Items from a dataset
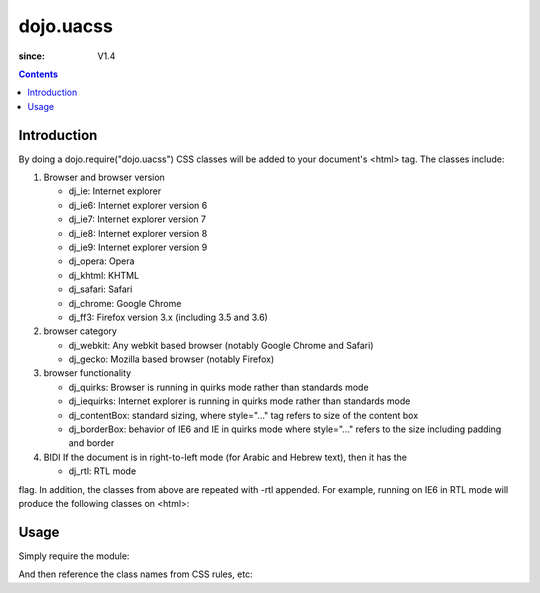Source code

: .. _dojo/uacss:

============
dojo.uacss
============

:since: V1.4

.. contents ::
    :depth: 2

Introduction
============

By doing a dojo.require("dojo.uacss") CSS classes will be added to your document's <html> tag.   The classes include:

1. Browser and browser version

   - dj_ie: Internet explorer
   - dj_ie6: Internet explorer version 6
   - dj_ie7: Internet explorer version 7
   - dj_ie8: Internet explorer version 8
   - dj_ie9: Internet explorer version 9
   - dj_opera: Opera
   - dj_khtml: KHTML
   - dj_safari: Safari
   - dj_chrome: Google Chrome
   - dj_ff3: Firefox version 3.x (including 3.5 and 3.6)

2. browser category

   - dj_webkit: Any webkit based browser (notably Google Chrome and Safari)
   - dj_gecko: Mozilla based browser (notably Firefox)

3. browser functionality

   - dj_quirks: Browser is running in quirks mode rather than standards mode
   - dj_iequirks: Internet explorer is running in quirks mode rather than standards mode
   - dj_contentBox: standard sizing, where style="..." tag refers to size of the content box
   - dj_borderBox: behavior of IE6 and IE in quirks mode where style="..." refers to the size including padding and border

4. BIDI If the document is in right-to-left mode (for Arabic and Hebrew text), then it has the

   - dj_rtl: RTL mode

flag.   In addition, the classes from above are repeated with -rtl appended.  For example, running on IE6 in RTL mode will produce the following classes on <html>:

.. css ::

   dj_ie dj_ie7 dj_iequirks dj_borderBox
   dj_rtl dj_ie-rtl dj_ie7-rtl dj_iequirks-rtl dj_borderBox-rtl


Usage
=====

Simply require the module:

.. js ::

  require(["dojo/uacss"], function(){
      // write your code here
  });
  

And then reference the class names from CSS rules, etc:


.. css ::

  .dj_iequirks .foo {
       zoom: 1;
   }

...

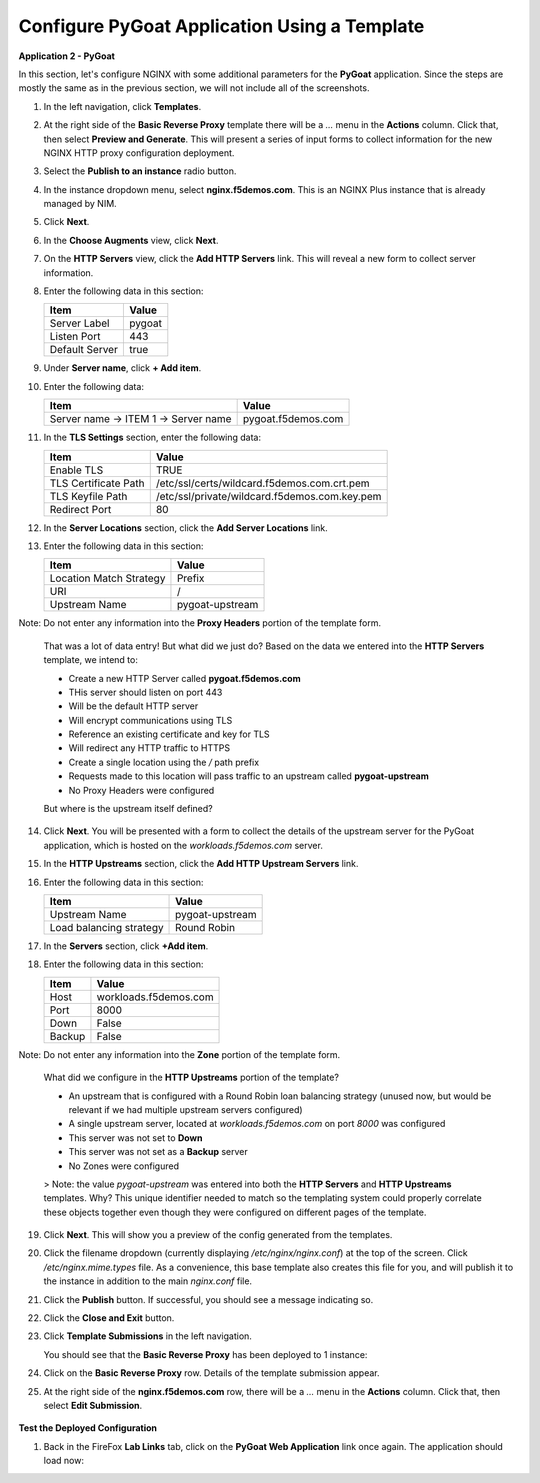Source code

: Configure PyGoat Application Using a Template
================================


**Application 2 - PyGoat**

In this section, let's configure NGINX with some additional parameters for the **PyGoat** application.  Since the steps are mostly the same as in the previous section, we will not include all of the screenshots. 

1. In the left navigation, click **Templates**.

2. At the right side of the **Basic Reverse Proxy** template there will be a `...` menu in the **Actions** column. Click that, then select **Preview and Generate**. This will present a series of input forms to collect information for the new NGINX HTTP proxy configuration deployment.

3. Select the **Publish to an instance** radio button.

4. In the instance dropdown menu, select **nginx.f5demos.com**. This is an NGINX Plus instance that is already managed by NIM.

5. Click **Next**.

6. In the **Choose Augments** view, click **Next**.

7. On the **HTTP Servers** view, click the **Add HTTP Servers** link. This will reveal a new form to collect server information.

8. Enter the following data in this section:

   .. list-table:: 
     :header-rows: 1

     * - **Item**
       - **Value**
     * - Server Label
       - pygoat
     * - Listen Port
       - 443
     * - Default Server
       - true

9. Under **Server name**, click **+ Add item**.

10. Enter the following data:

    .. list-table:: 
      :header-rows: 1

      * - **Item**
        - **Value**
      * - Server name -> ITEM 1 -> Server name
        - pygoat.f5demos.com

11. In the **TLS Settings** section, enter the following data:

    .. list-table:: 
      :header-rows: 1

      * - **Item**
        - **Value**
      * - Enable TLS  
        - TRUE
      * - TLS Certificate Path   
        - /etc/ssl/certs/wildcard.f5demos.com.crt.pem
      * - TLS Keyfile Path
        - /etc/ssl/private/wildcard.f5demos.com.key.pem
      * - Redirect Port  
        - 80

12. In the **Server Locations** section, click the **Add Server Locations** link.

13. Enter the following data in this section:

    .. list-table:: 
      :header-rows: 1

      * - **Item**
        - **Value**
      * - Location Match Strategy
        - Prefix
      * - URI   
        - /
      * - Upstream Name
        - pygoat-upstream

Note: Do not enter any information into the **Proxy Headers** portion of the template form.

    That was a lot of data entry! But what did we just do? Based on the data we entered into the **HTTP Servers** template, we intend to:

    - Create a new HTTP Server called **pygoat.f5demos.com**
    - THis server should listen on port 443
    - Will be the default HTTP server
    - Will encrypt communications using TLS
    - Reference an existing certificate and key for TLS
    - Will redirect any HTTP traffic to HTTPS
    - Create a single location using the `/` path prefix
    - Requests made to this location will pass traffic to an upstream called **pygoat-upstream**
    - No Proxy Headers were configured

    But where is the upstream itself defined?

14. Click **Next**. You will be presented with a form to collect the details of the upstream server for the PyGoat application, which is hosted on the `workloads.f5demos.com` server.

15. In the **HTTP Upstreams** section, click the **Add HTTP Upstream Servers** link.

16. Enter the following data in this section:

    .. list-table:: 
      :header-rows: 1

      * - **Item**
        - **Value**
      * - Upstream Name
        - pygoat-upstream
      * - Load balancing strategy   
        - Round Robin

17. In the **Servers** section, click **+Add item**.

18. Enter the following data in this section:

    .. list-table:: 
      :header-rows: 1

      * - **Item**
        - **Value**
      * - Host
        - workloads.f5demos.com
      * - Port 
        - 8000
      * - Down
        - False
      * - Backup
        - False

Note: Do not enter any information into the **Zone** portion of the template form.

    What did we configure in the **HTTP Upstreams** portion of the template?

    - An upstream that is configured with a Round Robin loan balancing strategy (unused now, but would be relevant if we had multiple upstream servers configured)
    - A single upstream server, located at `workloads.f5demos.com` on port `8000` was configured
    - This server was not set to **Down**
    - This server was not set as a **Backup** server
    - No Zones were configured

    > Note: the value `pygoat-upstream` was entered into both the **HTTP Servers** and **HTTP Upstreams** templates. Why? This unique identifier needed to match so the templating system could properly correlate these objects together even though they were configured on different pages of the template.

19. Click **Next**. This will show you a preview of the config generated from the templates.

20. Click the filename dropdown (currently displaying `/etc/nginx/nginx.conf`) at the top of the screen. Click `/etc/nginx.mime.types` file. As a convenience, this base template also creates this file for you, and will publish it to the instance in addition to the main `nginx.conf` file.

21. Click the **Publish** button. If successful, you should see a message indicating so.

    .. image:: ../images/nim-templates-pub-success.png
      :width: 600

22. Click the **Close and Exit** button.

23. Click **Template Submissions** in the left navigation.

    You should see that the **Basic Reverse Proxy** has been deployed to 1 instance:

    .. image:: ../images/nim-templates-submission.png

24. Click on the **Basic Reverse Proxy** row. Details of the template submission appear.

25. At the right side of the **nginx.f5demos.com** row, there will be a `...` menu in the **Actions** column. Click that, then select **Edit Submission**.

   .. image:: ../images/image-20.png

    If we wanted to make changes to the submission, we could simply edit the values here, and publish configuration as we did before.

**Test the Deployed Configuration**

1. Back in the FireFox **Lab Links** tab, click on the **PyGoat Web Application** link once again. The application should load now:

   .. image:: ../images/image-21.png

Aim of the task — Search the data above and return each line in which "include" occurs.

The answer —
By doing a dojo.require("dojo.uacss") CSS classes will be added to your document's <html> tag.   The classes include:
In this section, let's configure NGINX with some additional parameters for the **PyGoat** application.  Since the steps are mostly the same as in the previous section, we will not include all of the screenshots. 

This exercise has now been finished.